I'm currently working a bug with the nerves hub folks that looks like some sort of resource starvation at websocket disconnect which induces symptoms similar to hanging. I wonder if this isn't the same thing.
For clarity, @bfolkens, would you be able to open a separate issue? It doesn't sound like yours is directly related to @Sgiath 's problem
We are serving plain HTTP from Docker, with SSL termination on the edge of the K8s cluster. We also have WebSockets (since we use LiveView). I am unaware of other traffic timing out, but we have four replicas so other pods may have taken over. But as I said, we switched it out around Christmas, so I no longer have any logs from that period. We are logging all the info and the above logs to Datadog, and nothing was there related to this issue. However, health endpoints are intentionally above the request logger to prevent polluting logs with useless information.
I could try switching our staging to Bandit to see if I could reproduce it when I find time. I don't have any other way to reproduce it.
I think we may have solved this in Thousand Island 1.3.3 (just released).

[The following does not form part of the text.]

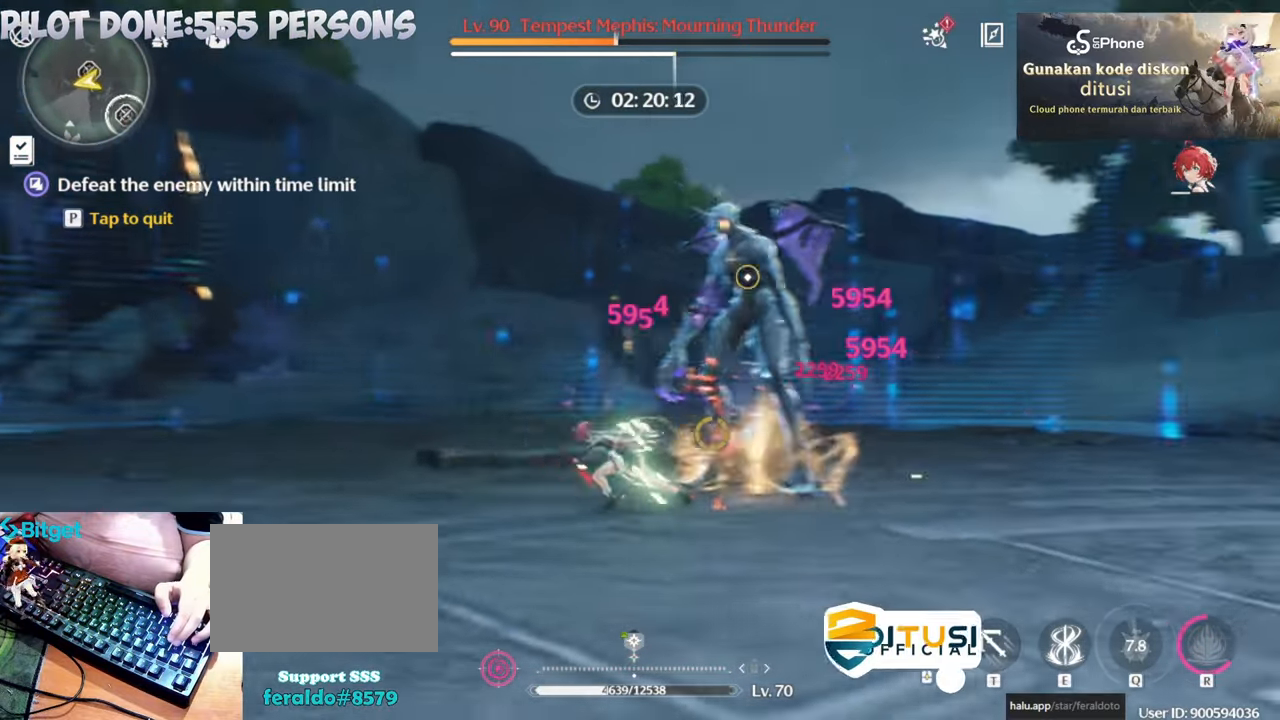
{"keys": [], "mouse": ["wheel"], "events": [[33, "mouse_left", "down"], [167, "mouse_left", "up"], [217, "mouse_left", "down"], [367, "mouse_left", "up"], [500, "mouse_wheel", "down"]]}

Can you bump your Thousand Island dep and see if that solves things?
There is AWS ALB as an entry into the K8s cluster
https://aws.amazon.com/elasticloadbalancing/application-load-balancer/
I will try to bump TI and let you know
Nope, that didn't help. I got the first pod restarted 20 min after the deployment and the second one 3 min after that. Same as before, no logs in the Datadog.
Does the rest of your app work as expected? Can you confirm that the only thing that isn't working as expected for you is the endpoints described in the plug above?
If that is indeed the case, I'd suggest moving them below your logging so you can see which one is failing. My hunch would be perhaps something is different with the draining setup, since the other endpoint seems pretty unremarkable (and draining is done differently between cowboy and bandit). Regardless, it would be good to have some log info on them.
Sorry, it probably was a false alarm. I left it running overnight, and no more restarts occurred. Just those two in the first 20 min. I will keep monitoring, but so far, everything seems good.
Yes, the site is working as usual without any observable problems.